**Task prompt**.
Return a copy of each line in the listing that includes the word "none".

**Material for the task**.
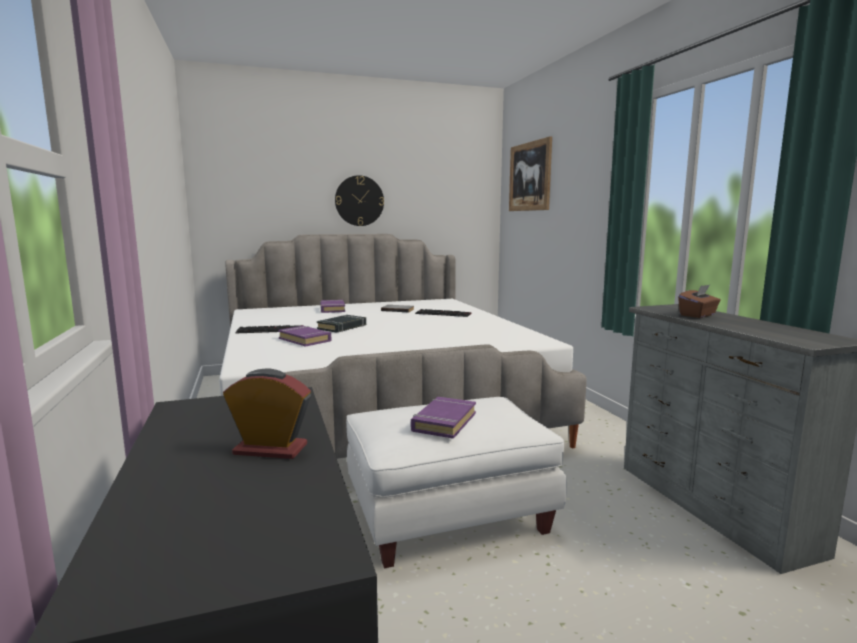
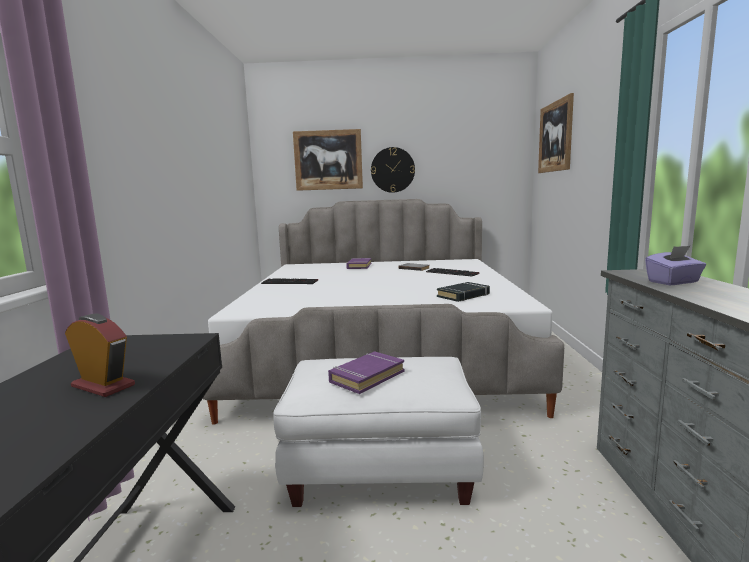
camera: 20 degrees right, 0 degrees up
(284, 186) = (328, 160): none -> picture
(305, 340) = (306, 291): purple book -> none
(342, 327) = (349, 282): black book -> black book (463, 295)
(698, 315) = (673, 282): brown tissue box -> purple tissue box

**Reply to the task**.
(284, 186) = (328, 160): none -> picture
(305, 340) = (306, 291): purple book -> none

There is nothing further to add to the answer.